Sensors and other such monitors are not cheap, especially for large-scale commercial beekeepers, who tend to operate on small profit margins, says Georgia-based master beekeeper Julia Mahood. “Ultimately, I don’t see them being used in a commercial capacity,” she says.

Etienne Tardif, a hobbyist beekeeper based in the Yukon, prefers to collect data on his own to adjust general beekeeping advice and practices for his sub-Arctic location. “I use my data to improve my decision-making,” he says. “Some of these new systems with machine learning are attempting to make the decision for you.”

Essentially, using sensors and monitors may save beekeepers time and resources—but doing so likely will not improve conditions much for honeybees themselves, says Ernesto Guzman, director of the Honey Bee Research Center at the University of Guelph in Ontario.

Sensors cannot resolve the pervasive, underlying difficulties honeybees face with commercial agriculture’s pollination practices, conditions that contribute to colony collapse and high bee mortality rates, Guzman says. Like most pollinators, honeybees thrive in safe, diverse habitats with varied food sources, recent findings reveal. But when honeybees are deployed to pollinate crops, a 2019 study found, they often arrive stressed from transportation even before they are released into an unfamiliar environment. And in such environments, the bees frequently encounter only one food source—the flowers of the single crop they are set to pollinate—Guzman reported in 2016.These constrained pollen and nectar sources can cause nutritional stress, which reduces the gut flora of the bees and weakens their immune systems, according to a 2018 study by a team of University of Texas at Austin biologists. Lack of nutrition, along with pesticide and herbicide use common in agriculture, leaves bees more vulnerable to pests, pathogens and viruses, according to other findings in recent years.

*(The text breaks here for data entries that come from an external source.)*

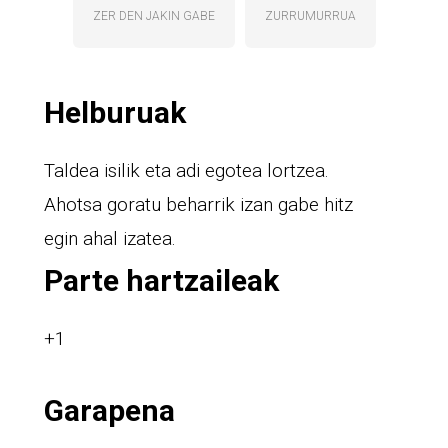
ZER DEN JAKIN GABE
ZURRUMURRUA
Helburuak
Taldea isilik eta adi egotea lortzea.
Ahotsa goratu beharrik izan gabe hitz
egin ahal izatea.
Parte hartzaileak
+1
Garapena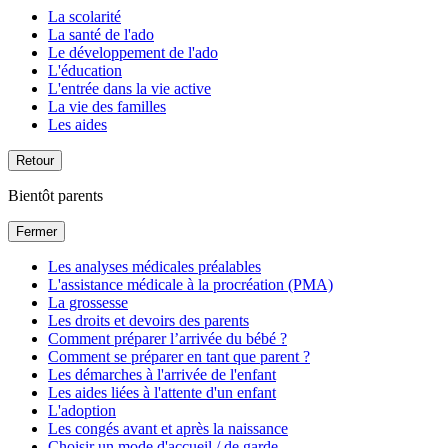
La scolarité
La santé de l'ado
Le développement de l'ado
L'éducation
L'entrée dans la vie active
La vie des familles
Les aides
Retour
Bientôt parents
Fermer
Les analyses médicales préalables
L'assistance médicale à la procréation (PMA)
La grossesse
Les droits et devoirs des parents
Comment préparer l’arrivée du bébé ?
Comment se préparer en tant que parent ?
Les démarches à l'arrivée de l'enfant
Les aides liées à l'attente d'un enfant
L'adoption
Les congés avant et après la naissance
Choisir un mode d'accueil / de garde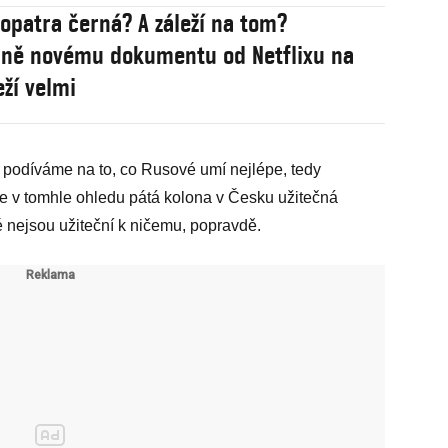
eopatra černá? A záleží na tom?
ně novému dokumentu od Netflixu na
eží velmi
 podíváme na to, co Rusové umí nejlépe, tedy
je v tomhle ohledu pátá kolona v Česku užitečná
idé nejsou užiteční k ničemu, popravdě.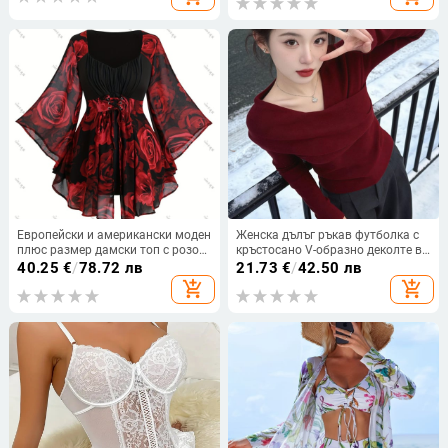
Европейски и американски моден
Женска дълъг ръкав футболка с
плюс размер дамски топ с розов
кръстосано V-образно деколте в
принт и шнур, неправилен ръкав
корейски стил, slim fit, топла
40.25
€
/
78.72 лв
21.73
€
/
42.50 лв
прилеп, средна дължина за жени,
базова дреха за пролетно–
add_shopping_cart
add_shopping_cart
за да изглеждат стройни
есенен и зимен сезон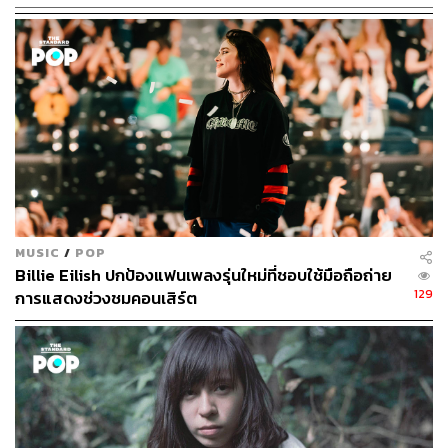
หรืออย่างกรณีของเว็บไซต์และแอปพลิเคชันฟังเพลงอย่าง
SoundCloud ที่ล่าสุดได้เพิ่มส่วนที่ชื่อว่า The Upload หรือ
เพลย์ลิสต์ที่สร้างโดยอัตโนมัติอ้างอิงจากพฤติกรรมและ
รสนิยมการฟังเพลงของผู้ใช้งาน ยิ่งเราเลือกฟังเพลงของ
ศิลปินต่างๆ ที่ชื่นชอบผ่าน SoundCloud มากเท่าไร ระบบอัล
กอริทึมก็จะประมวลผลในการออกแบบเพลย์ลิสต์ได้ตรง
รสนิยมของเรามากขึ้นเท่านั้น นี่คือการเปิดโอกาสให้ผู้ใช้งาน
รู้สึกถึงความเป็นส่วนตัวและความเป็นเจ้าของอย่างเต็มที่ ซึ่ง
ตอบโจทย์มากๆ กับผู้คนในยุค Generation Me Me Me
โทรศัพท์ของฉัน เพลงของฉัน รสนิยมของฉัน
ข้อดีของ Customized Experience ไม่ว่าจะเป็นเฟซบุ๊ก
MUSIC
/
POP
หรือ SoundCloud ทำให้คอนเทนต์ต่างๆ นั้นเสพง่ายขึ้น
Billie Eilish ปกป้องแฟนเพลงรุ่นใหม่ที่ชอบใช้มือถือถ่าย
เพราะคอนเทนต์ที่เราได้เห็นหรือได้ยินนั้นได้รับการคัดสรร
129
การแสดงช่วงชมคอนเสิร์ต
มาให้อยู่ภายใต้ความชอบของเราล้วนๆ พอมันตรงกับความ
สนใจ ก็เป็นเรื่องง่ายที่เราจะเสพต่อ
และแน่นอนว่าประสบการณ์ปรับแต่งล้วนไปถึงแล้วทุก
วงการ ไม่เว้นแม้แต่วงการศิลปะ
เว็บไซต์
Artsy.net
จากแมนฮัตตัน นิวยอร์ก ปัจจุบันมีผู้ใช้
งานกว่า 1.5 ล้านคนจากทุกแพลตฟอร์ม ก่อตั้งโดยคาร์เตอร์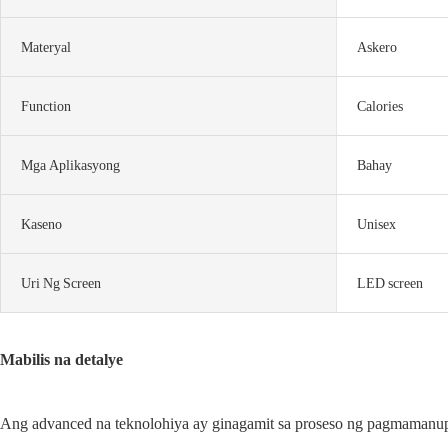
Materyal
Askero
Function
Calories
Mga Aplikasyong
Bahay
Kaseno
Unisex
Uri Ng Screen
LED screen
Mabilis na detalye
Ang advanced na teknolohiya ay ginagamit sa proseso ng pagmamanupa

BeeHero co-founder Itai Kanot agrees that sensors alone cannot resolve the underlying strains of commercial agriculture. Still, he says, “monitoring and exposing the causes of deteriorating colonies and optimizing pollination is the first crucial step to supporting the world’s food and agricultural needs.” ApisProtect emphasizes the value of its sensors for sorting out weaker hives prior to transport, thus preventing colony losses during pollination trips.

Nevertheless, Guzman thinks new hive monitors produce “ways of reducing impact rather than solving the problem,” he says. “Modernity is what’s killing the bees.”